Russia was one of the original parties to the deal along with Britain, France, Germany, China and the US, and Mr Ulyanov had long been notable for his optimism that the pact would be revived.

But he used his latest appearance outside the five-star Vienna negotiating venue to say that Russia had “the right to protect our interests” in view of the “new circumstances” brought about by western sanctions.

Those include an oil and gas embargo intended to hit Russia’s exports at a time when Iran could start selling fuel again if sanctions on Tehran are lifted.

However, this competition should not be a major concern to Moscow because Iran’s estimated reserve of 100 million barrels of oil would be a one-time sell-off that would not be a substitute for Russia’s long-term supplies, said Dr David Jalilvand, managing director of the consultancy Orient Matters in Berlin.

Russia’s crude oil exports, at 5m barrels a day, are higher than Iran’s total pre-sanctions level of production, at 3.8m a day, said Dr Jalilvand.

For the Russian delegation in Vienna, “the energy issue is not decisive — what matters is geopolitics,” he said.

Mr Ulyanov, meanwhile, denied Russia was sabotaging the talks. He rejected a suggestion from a former US official that it was seeking to use Iran as an outlet for sanction-free business as it faces isolation from much of the world economy.

European delegations would not be drawn on Russia’s latest moves, which threw up the possibility of a deal being blocked or a workaround being found without Russia.

The talks are based around the US and Iran returning to compliance with the pact, leaving it open to interpretation whether Russian assent is strictly necessary.

But any alterations to what was signed in 2015 could leave the deal vulnerable to a congressional challenge in the US, where critics of the JCPOA are seeking an opportunity to stop it in its tracks.

Another option would be a more limited agreement between Iran and the US, but this would require direct negotiations between the two sides which have not taken place during the 11-month talks.

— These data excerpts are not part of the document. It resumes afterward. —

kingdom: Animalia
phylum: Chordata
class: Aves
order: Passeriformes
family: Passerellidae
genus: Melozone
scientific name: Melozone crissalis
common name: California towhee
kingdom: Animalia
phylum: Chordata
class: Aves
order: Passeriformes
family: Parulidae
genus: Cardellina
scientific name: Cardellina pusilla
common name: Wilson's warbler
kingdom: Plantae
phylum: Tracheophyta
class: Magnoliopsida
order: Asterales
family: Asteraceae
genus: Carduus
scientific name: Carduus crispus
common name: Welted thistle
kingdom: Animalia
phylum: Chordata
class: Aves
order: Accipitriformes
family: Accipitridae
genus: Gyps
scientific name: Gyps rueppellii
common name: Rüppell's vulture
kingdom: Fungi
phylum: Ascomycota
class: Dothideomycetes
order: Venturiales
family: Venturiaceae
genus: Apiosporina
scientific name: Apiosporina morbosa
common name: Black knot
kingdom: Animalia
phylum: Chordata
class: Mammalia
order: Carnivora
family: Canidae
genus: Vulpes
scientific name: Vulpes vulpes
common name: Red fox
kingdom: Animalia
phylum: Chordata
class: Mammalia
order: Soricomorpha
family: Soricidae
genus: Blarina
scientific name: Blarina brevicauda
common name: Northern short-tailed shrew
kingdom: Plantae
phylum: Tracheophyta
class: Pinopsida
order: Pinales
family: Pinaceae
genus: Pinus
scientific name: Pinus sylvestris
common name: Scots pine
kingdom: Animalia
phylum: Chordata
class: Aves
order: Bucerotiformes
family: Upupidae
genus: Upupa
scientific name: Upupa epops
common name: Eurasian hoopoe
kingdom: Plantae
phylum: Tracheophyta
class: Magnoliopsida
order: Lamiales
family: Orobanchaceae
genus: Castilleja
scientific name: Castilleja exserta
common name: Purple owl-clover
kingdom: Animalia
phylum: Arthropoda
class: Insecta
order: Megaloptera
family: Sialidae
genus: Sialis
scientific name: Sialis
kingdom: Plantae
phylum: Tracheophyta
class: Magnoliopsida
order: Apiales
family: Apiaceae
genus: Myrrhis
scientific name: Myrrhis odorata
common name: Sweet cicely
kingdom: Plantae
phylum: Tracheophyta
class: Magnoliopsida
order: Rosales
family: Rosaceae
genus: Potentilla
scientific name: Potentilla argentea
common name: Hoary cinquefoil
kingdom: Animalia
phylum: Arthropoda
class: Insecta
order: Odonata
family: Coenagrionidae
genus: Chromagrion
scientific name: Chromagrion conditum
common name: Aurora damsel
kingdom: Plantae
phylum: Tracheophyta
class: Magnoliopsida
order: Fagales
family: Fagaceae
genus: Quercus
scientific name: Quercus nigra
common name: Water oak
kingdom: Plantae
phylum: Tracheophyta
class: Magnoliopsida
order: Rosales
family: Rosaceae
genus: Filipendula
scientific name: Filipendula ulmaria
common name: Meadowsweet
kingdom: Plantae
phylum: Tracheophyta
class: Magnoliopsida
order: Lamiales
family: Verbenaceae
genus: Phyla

Iran in 'difficult position'

Iran appeared to be caught out by Russia’s gambit and would probably not have approved because the demands from Moscow go beyond the terms of the JCPOA, said Dr Azizi.

That conflicts with Iran’s insistence that the talks must stick to the JCPOA and not stray into issues such as ballistic missiles and support for regional militias which the US and Gulf countries would like to discuss.

Tehran initially said it was waiting for an explanation from Russia, which it received in the form of a phone call from Russian Foreign Minister Sergey Lavrov. A foreign ministry spokesman separately said that Iran understood Russia's concern.

That statement “could be a sign that Iran does not want to antagonise Russia in light of the broader strategic relationship between the two countries as well as Russia’s key role at the nuclear negotiations,” said Dr Jalilvand.

Dr Azizi said Iran was “in a very difficult position, because on the one hand it needs the deal and sanctions relief, and on the other hand it cannot risk its relationship with Russia,” said Dr Azizi.

Although trading links are limited, Iran and Russia have a history of co-operation around the region and “a shared worldview in seeing US influence as being negative”, said Dr Sanam Vakil of the Chatham House think tank.

In another ambiguous set of statements on Thursday, senior Iranian officials said they were negotiating according to plan but that Iran’s defensive power should not be reduced and that the talks were getting “knottier by the hour”.

President Ebrahim Raisi said the government had “vigorously pursued the removal” of sanctions that have weakened Iran’s economy, while other officials have cautioned against torpedoing the negotiations.

Dr Vakil said there were divisions within Iran’s ruling circles about how much the country should warm to Russia and that its negotiators would probably try to find a way of keeping the JCPOA alive.

“There are many members of the Iranian security establishment that have developed admiration and strong ties with Russia,” she said. “You have others inside Iran that are more suspicious of Russia’s influence.”